His brother was the one tie he hadn’t cut, the only thing he felt like he didn’t want to leave behind in order to save himself from a gilded life of sexual enslavement.
And in a moment like this, with the guy once again having stepped up to the plate in a big way…he wondered if it was possible that he couldn’t walk away from iAm.
Maybe he was going to have to cave in to his destiny, after all.

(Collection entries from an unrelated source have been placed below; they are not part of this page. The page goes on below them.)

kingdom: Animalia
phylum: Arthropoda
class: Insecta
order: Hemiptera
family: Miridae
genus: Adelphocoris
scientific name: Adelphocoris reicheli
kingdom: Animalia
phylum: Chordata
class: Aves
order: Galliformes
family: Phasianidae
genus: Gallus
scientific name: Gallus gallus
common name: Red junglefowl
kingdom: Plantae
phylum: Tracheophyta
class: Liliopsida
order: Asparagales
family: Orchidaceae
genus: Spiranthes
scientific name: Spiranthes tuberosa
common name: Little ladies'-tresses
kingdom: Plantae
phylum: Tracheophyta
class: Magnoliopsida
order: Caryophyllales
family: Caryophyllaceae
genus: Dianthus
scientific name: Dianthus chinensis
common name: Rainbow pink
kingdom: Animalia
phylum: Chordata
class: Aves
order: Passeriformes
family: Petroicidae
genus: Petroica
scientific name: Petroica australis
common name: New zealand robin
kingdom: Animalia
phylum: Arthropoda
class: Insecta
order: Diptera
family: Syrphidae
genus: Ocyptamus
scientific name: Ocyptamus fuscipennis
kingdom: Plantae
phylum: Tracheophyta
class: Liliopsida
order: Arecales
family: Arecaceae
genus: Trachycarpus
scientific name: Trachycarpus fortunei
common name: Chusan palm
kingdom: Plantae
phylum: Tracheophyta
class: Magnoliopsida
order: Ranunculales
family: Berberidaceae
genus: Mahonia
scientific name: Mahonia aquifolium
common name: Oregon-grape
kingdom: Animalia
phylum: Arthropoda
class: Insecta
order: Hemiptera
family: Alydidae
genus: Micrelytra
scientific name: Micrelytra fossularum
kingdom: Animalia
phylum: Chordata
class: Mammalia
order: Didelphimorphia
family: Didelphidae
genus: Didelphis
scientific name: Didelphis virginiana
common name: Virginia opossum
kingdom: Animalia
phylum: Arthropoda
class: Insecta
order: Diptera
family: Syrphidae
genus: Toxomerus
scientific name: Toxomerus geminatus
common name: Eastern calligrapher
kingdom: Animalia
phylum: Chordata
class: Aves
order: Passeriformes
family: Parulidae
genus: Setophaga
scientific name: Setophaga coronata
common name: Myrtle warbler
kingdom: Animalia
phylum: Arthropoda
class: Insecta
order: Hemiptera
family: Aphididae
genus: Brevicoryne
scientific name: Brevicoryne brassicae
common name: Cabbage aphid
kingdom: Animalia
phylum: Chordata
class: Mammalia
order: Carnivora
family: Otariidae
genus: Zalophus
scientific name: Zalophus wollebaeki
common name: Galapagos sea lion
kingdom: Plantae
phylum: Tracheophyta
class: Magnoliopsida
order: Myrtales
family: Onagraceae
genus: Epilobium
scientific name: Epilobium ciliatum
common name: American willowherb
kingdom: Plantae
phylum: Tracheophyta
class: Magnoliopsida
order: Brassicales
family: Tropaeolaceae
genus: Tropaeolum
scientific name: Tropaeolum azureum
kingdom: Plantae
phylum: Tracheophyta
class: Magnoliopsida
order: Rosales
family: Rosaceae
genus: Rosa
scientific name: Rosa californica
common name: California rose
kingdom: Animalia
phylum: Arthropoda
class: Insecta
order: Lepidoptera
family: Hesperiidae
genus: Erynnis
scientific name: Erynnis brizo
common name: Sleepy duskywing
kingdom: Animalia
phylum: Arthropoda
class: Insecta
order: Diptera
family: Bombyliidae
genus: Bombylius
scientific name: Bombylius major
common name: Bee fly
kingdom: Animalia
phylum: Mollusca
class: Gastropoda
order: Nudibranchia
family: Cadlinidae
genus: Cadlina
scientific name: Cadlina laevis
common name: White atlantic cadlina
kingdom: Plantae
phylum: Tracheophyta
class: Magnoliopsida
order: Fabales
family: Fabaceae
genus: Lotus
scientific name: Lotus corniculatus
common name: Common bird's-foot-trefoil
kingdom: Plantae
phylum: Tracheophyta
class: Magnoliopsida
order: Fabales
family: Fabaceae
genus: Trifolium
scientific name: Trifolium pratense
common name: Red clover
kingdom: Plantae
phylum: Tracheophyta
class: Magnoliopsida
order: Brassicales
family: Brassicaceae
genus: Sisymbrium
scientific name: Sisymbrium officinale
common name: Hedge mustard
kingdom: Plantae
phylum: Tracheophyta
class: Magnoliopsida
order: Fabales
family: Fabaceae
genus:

Fucking queen. And her goddamn daughter.
The traditions made no sense. He’d never met the young princess. No one had. That was the way it worked—the next in line to the throne was as sacred as her mother, because she was the one who was going to lead them in the future. And like a rare rose, nobody was allowed to see her until she was properly mated.
Purity and all that.
Blah, blah, blah.
Once she was hitched, however, she was free to come out to society, free to live her life—within the s’Hisbe. The sad-sack motherfucker who married the bitch? He took her place inside the palace walls, doing whatever the hell she wanted, when she wanted—assuming he wasn’t worshipping at her mother’s feet at the moment.
Yeah, that was a party.
And they thought he should feel honored to strap that yoke on?
Really.
He’d turned his body into a garbage dump in the last decade, fucking all those humans—and what was truly whacked? He wished that all those pesky Homo Sapiens diseases were the kind of thing he could pick up. No-go on that one. He’d had as much unsafe sex as he could with the other species and he was still healthy as a horse.
Pity.
“Trez?” iAm straightened. “Trez? Talk to me. Where you at?”
Trez stared at his brother, memorizing that proud, intelligent face and those bottomless, penetrating eyes.
“I’m right here,” he murmured. “See?”